• YOUR INSTRUCTIONS: Copy every line of the listing below word for word.

** Start RECORDS SUPPLIED **

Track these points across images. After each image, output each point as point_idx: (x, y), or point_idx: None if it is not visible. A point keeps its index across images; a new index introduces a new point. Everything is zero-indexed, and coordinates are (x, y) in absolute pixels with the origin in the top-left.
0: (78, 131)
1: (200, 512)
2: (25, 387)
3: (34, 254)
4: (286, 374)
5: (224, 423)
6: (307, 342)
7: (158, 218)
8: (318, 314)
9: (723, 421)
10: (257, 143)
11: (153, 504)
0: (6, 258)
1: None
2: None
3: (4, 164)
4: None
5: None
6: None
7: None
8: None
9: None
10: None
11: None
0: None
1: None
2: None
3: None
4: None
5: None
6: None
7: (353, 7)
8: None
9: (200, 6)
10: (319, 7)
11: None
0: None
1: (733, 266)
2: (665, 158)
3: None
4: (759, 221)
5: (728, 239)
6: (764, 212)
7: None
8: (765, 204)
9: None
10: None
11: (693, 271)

** End RECORDS SUPPLIED **

• COMPLETE RESPONSE:
Track these points across images. After each image, output each point as point_idx: (x, y), or point_idx: None if it is not visible. A point keeps its index across images; a new index introduces a new point. Everything is zero-indexed, and coordinates are (x, y) in absolute pixels with the origin in the top-left.
0: (78, 131)
1: (200, 512)
2: (25, 387)
3: (34, 254)
4: (286, 374)
5: (224, 423)
6: (307, 342)
7: (158, 218)
8: (318, 314)
9: (723, 421)
10: (257, 143)
11: (153, 504)
0: (6, 258)
1: None
2: None
3: (4, 164)
4: None
5: None
6: None
7: None
8: None
9: None
10: None
11: None
0: None
1: None
2: None
3: None
4: None
5: None
6: None
7: (353, 7)
8: None
9: (200, 6)
10: (319, 7)
11: None
0: None
1: (733, 266)
2: (665, 158)
3: None
4: (759, 221)
5: (728, 239)
6: (764, 212)
7: None
8: (765, 204)
9: None
10: None
11: (693, 271)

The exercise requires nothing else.